Not by a long shot. An astar will get you out of a 10x10 maze in 10 steps since this particular maze has no barriers... I asked my wife if she were trapped in a maze how she would get out. She thought for a while and said... if I could clone myself I would fill up the whole maze with me...and one of me would be at the maze door in no time!

I thought that was a pretty radical and creative algorithm... so I coded it up

So it's more of a 10x10 room than a 10x10 maze?

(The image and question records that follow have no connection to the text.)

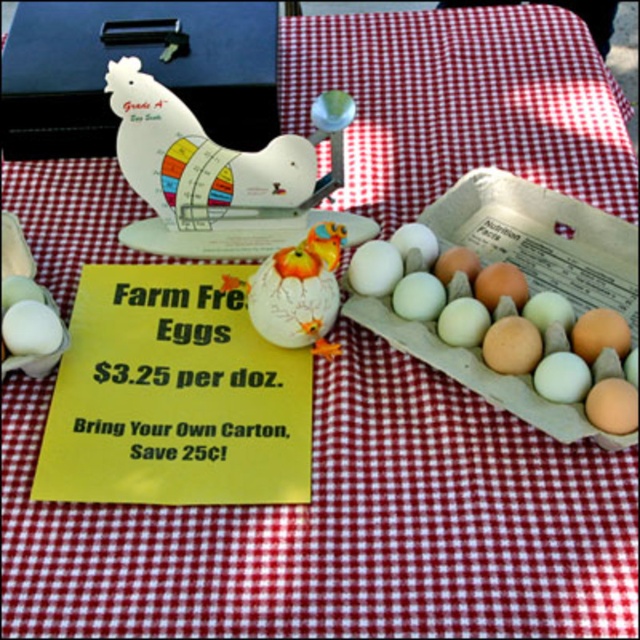
You are setting up a display at a farm stand and need to place the wooden at upper center and the white matte egg at center. Considering their sizes, which object should be placed on top to ensure stability?

The wooden at upper center should be placed on top because it has a greater height than the white matte egg at center, providing a more stable base.

From the picture: You are standing at the farm stand and want to pick up the eggs. The point where you need to reach is at coordinates point (330, 115). If your hand can extend 20 inches, can you reach that point?

The point (330, 115) is 22.34 inches away from the viewer. Since your hand can only extend 20 inches, you cannot reach that point.

You are setting up a farm stand and need to place the wooden at upper center and the matte plastic chicken at center. According to the scene, which object should be placed to the left of the other?

The wooden at upper center is positioned on the left side of matte plastic chicken at center, so the wooden at upper center should be placed to the left of the matte plastic chicken at center.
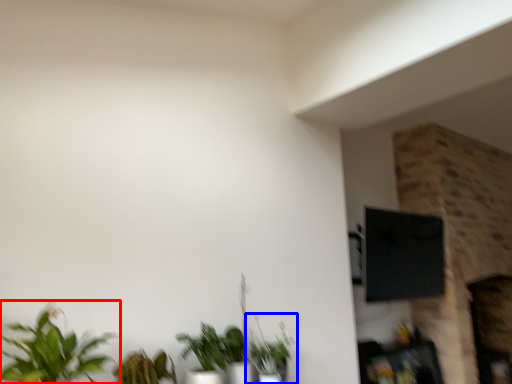
Question: Among these objects, which one is farthest to the camera, houseplant (highlighted by a red box) or houseplant (highlighted by a blue box)?

Choices:
 (A) houseplant
 (B) houseplant

Answer: (B)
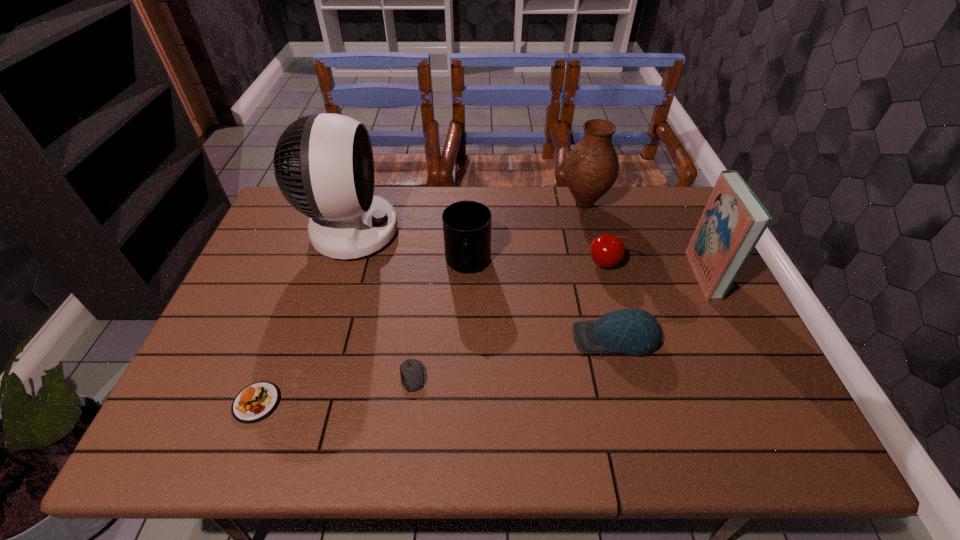
This screenshot has width=960, height=540. Find the location of `free point located 0.060m on the back of the shortest object`. free point located 0.060m on the back of the shortest object is located at coordinates (417, 340).

Where is `fan at the far edge`? fan at the far edge is located at coordinates (324, 166).

Where is `vase that is at the far edge`? vase that is at the far edge is located at coordinates (591, 168).

You are a GUI agent. You are given a task and a screenshot of the screen. Output one action in this format:
    pyautogui.click(x=<x>, y=<y>)
    Task: Click on the object situated at the near edge
    The height and width of the screenshot is (540, 960).
    Given the screenshot: What is the action you would take?
    pyautogui.click(x=255, y=402)

This screenshot has height=540, width=960. Find the location of `fan that is at the left edge`. fan that is at the left edge is located at coordinates (324, 166).

Locate an element on the screen. patty (food) situated at the left edge is located at coordinates (255, 402).

You are a GUI agent. You are given a task and a screenshot of the screen. Output one action in this format:
    pyautogui.click(x=<x>, y=<y>)
    Task: Click on the object that is at the right edge
    This screenshot has width=960, height=540.
    Given the screenshot: What is the action you would take?
    pyautogui.click(x=734, y=219)

At what (x,y) coordinates should I click in order to perform the action: click on object that is positioned at the far left corner. Please return your answer as a coordinate pair (x, y). The height and width of the screenshot is (540, 960). Looking at the image, I should click on (324, 166).

I want to click on object present at the near left corner, so click(x=255, y=402).

You are a GUI agent. You are given a task and a screenshot of the screen. Output one action in this format:
    pyautogui.click(x=<x>, y=<y>)
    Task: Click on the blank space at the far edge of the desktop
    The width and height of the screenshot is (960, 540).
    Given the screenshot: What is the action you would take?
    pyautogui.click(x=420, y=225)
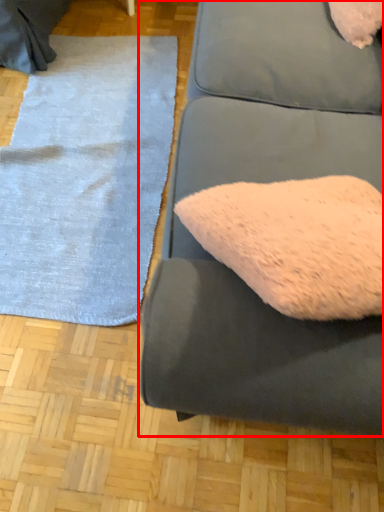
Question: Observing the image, what is the correct spatial positioning of studio couch (annotated by the red box) in reference to mat?

Choices:
 (A) right
 (B) left

Answer: (A)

adding barriers to make a room into a maze is trivial. So if you were forking my scala code, you see 4 filters -

      val res = Seq(x-1,x,x+1).map( a => Seq(y-1,y,y+1).map( b=> (a,b))).flatten
      .filterNot( ab => ab._1 == x && ab._2 == y)  // don't include me
      .filterNot( ab=> ab._1 < leftTop._1 || ab._1 > rightBottom._1) // don't include points outside the maze
      .filterNot( ab=> ab._2 < leftTop._2 || ab._2 > rightBottom._2)
      .filterNot( ab=> path.contains(ab)) // don't revisit points along your path

Now if you add 1 more filter, literally 1 more line of code, to eliminate paths that are prohibited because they intersect with a barrier, you are good to go. a room is simply a maze with zero barriers.